Espinho cruel a ferir indistintamente é a palavra de quem acusa;
cáustico e corrosivo é o verbo na boca de quem relaciona defeitos;
veneno perigoso é a expressão condenatória a vibrar nos lábios de quem malsina;
borralho escuro, ocultando a verdade, é a maledicência destrutiva.

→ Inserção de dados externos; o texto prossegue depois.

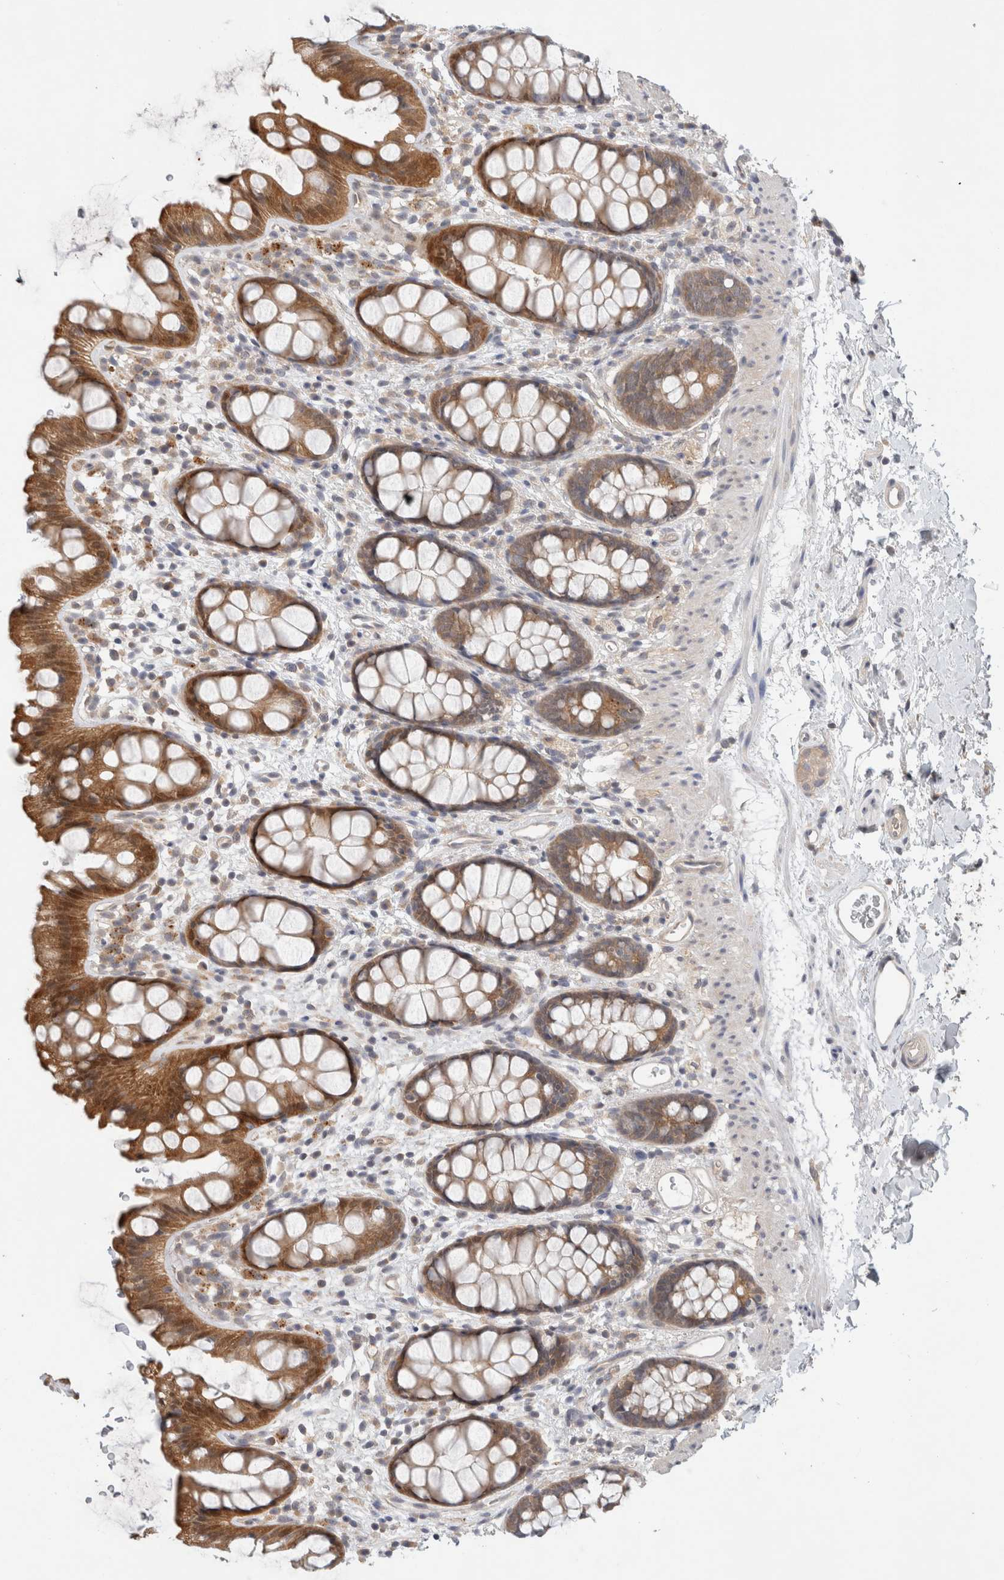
{"staining": {"intensity": "moderate", "quantity": ">75%", "location": "cytoplasmic/membranous"}, "tissue": "rectum", "cell_type": "Glandular cells", "image_type": "normal", "snomed": [{"axis": "morphology", "description": "Normal tissue, NOS"}, {"axis": "topography", "description": "Rectum"}], "caption": "A brown stain labels moderate cytoplasmic/membranous staining of a protein in glandular cells of benign human rectum.", "gene": "SGK1", "patient": {"sex": "female", "age": 65}}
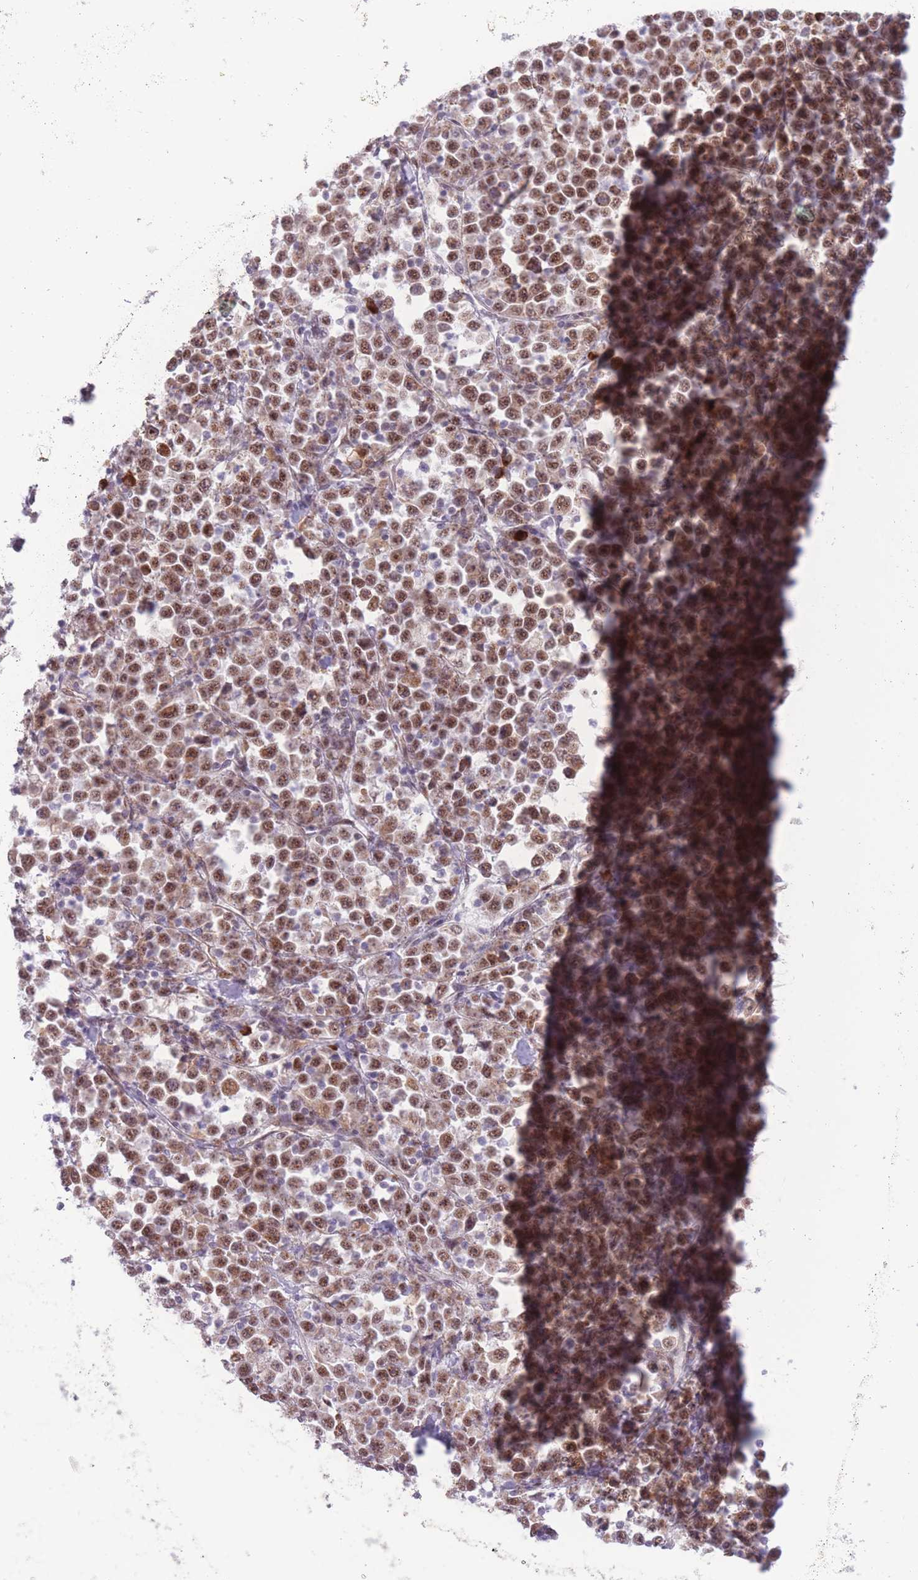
{"staining": {"intensity": "moderate", "quantity": ">75%", "location": "nuclear"}, "tissue": "stomach cancer", "cell_type": "Tumor cells", "image_type": "cancer", "snomed": [{"axis": "morphology", "description": "Normal tissue, NOS"}, {"axis": "morphology", "description": "Adenocarcinoma, NOS"}, {"axis": "topography", "description": "Stomach, upper"}, {"axis": "topography", "description": "Stomach"}], "caption": "Immunohistochemical staining of human stomach adenocarcinoma reveals moderate nuclear protein positivity in about >75% of tumor cells.", "gene": "CYP2B6", "patient": {"sex": "male", "age": 59}}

A MALEDICÊNCIA É CULTURA DE INUTILIDADE EM SOLO APODRECIDO.
MALDIZER SIGNIFICA DESTRUIR.

A VERDADE É COMO CLARO SOL.
A MALEDICÊNCIA É NUVEM ESCURA.

NÃO HÁ DESEJO DE AJUDAR QUANDO SE CENSURA.
NINGUÉM AJUDA CONDENANDO.

Quanto possível, extingue esse monstro da paz alheia e da sua serenidade, que tenta dominar-te a vida.
Caridade é benção sublime a desdobrar-se em silencioso socorro.
Volta as armas da tua oração e vigilância contra a praga da maledicência aparentemente ingênua, mas que destrói toda a região por onde prolifera.
Recusa a taça venenosa que a observação da impiedade coloca à tua frente.
Desculpa os erros dos outros.
As aparências não expressam realidades.

Quando vier a tentação de acusar e apontar defeitos, lembra-te das próprias necessidades e limitações e, fazendo todo o bem possível ao teu alcance, avança na firme resolução de Amar, e despertarás, além das sombras da carne por onde segues, num roteiro abençoado onde os corações felizes e livres buscam a vida verdadeira.